(Prompt)
A faithful, word-for-word copy of the records is required, and it must contain no pictures.

(Page images and extracted text)
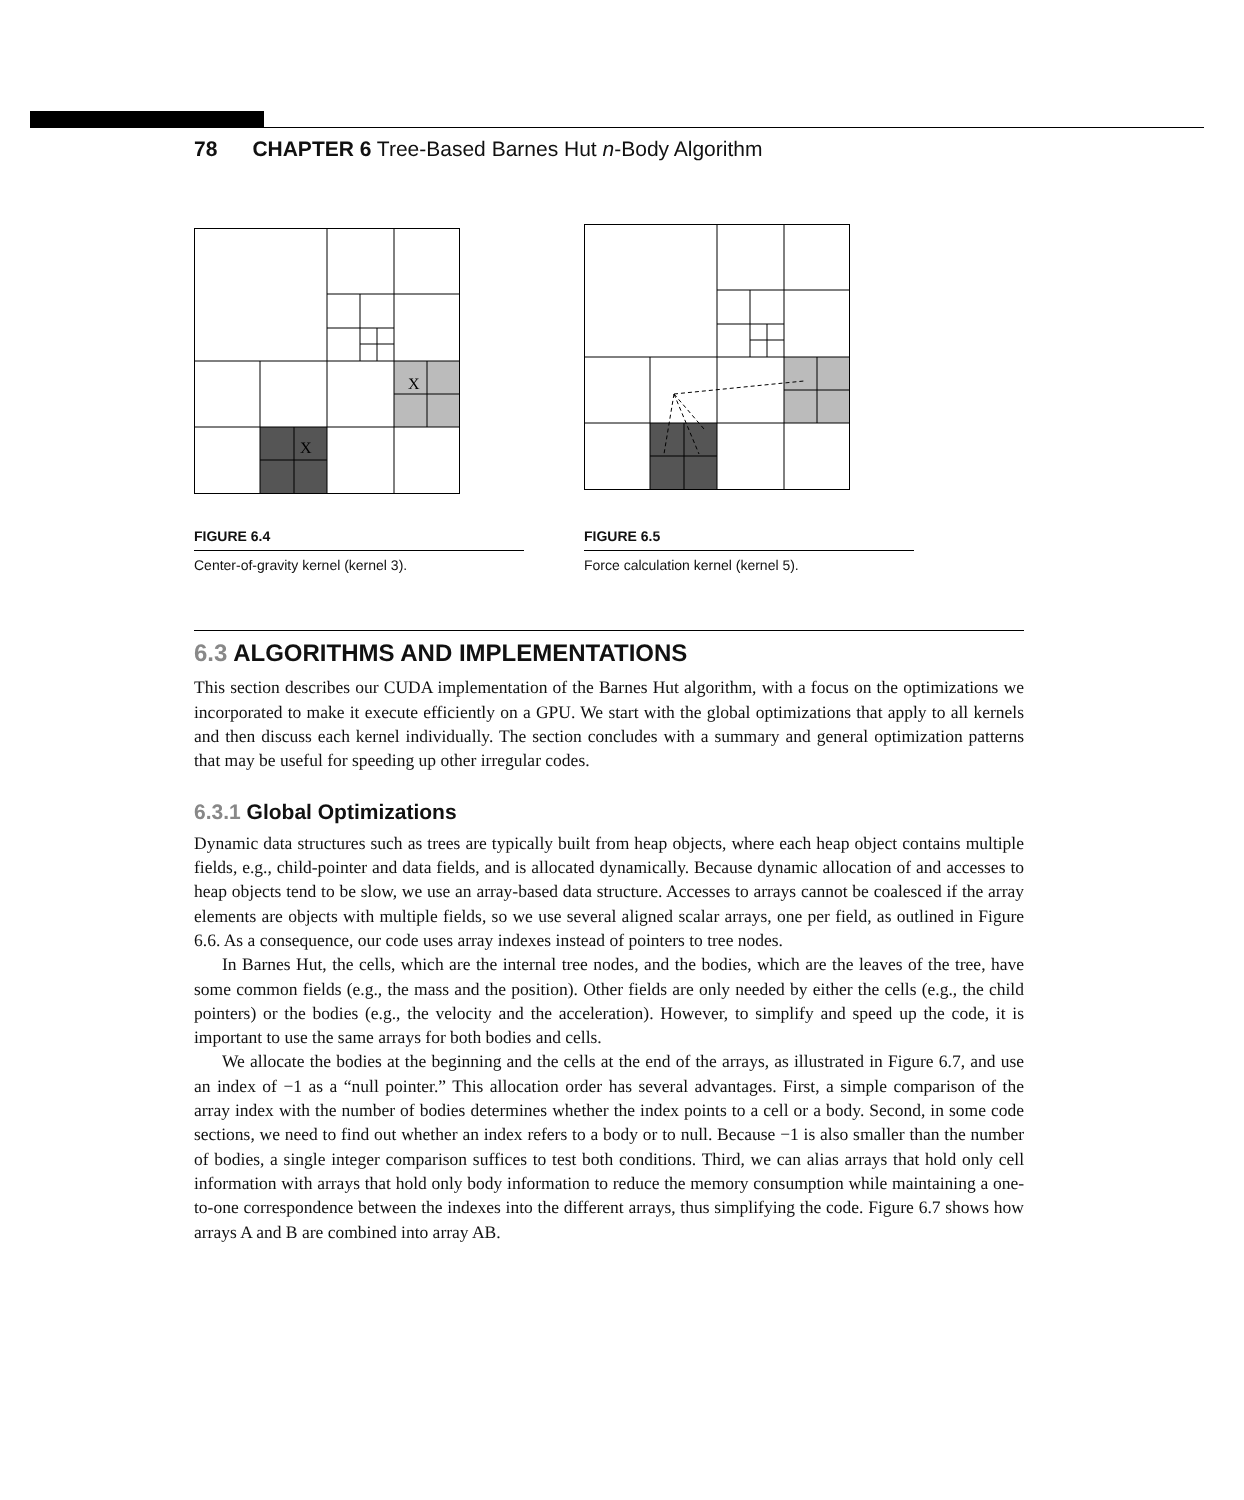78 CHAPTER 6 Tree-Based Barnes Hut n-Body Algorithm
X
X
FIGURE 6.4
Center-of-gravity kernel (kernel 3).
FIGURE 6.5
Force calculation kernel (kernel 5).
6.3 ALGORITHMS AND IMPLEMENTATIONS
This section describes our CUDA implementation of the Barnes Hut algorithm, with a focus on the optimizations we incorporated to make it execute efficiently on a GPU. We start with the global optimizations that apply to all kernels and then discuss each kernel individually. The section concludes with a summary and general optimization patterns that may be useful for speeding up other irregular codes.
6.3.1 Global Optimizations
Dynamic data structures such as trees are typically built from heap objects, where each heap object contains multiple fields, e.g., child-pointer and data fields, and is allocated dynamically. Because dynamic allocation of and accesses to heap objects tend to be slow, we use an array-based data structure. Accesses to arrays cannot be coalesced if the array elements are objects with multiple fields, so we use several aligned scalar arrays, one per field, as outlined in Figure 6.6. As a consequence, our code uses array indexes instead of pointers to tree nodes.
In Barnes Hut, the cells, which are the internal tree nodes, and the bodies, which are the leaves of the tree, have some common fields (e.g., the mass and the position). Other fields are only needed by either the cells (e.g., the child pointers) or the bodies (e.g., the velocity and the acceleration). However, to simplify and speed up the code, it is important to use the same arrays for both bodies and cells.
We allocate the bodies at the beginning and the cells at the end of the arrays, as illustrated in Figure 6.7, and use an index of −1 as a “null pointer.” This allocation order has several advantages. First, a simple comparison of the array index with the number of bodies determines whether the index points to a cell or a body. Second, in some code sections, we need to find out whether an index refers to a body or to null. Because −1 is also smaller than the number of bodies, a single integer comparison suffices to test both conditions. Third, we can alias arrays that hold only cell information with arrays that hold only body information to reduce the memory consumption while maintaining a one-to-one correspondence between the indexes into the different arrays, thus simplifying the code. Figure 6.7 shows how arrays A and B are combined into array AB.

(Task answer)
78 CHAPTER 6 Tree-Based Barnes Hut n-Body Algorithm
X
X
FIGURE 6.4
Center-of-gravity kernel (kernel 3).
FIGURE 6.5
Force calculation kernel (kernel 5).
6.3 ALGORITHMS AND IMPLEMENTATIONS
This section describes our CUDA implementation of the Barnes Hut algorithm, with a focus on the optimizations we incorporated to make it execute efficiently on a GPU. We start with the global optimizations that apply to all kernels and then discuss each kernel individually. The section concludes with a summary and general optimization patterns that may be useful for speeding up other irregular codes.
6.3.1 Global Optimizations
Dynamic data structures such as trees are typically built from heap objects, where each heap object contains multiple fields, e.g., child-pointer and data fields, and is allocated dynamically. Because dynamic allocation of and accesses to heap objects tend to be slow, we use an array-based data structure. Accesses to arrays cannot be coalesced if the array elements are objects with multiple fields, so we use several aligned scalar arrays, one per field, as outlined in Figure 6.6. As a consequence, our code uses array indexes instead of pointers to tree nodes.
In Barnes Hut, the cells, which are the internal tree nodes, and the bodies, which are the leaves of the tree, have some common fields (e.g., the mass and the position). Other fields are only needed by either the cells (e.g., the child pointers) or the bodies (e.g., the velocity and the acceleration). However, to simplify and speed up the code, it is important to use the same arrays for both bodies and cells.
We allocate the bodies at the beginning and the cells at the end of the arrays, as illustrated in Figure 6.7, and use an index of −1 as a “null pointer.” This allocation order has several advantages. First, a simple comparison of the array index with the number of bodies determines whether the index points to a cell or a body. Second, in some code sections, we need to find out whether an index refers to a body or to null. Because −1 is also smaller than the number of bodies, a single integer comparison suffices to test both conditions. Third, we can alias arrays that hold only cell information with arrays that hold only body information to reduce the memory consumption while maintaining a one-to-one correspondence between the indexes into the different arrays, thus simplifying the code. Figure 6.7 shows how arrays A and B are combined into array AB.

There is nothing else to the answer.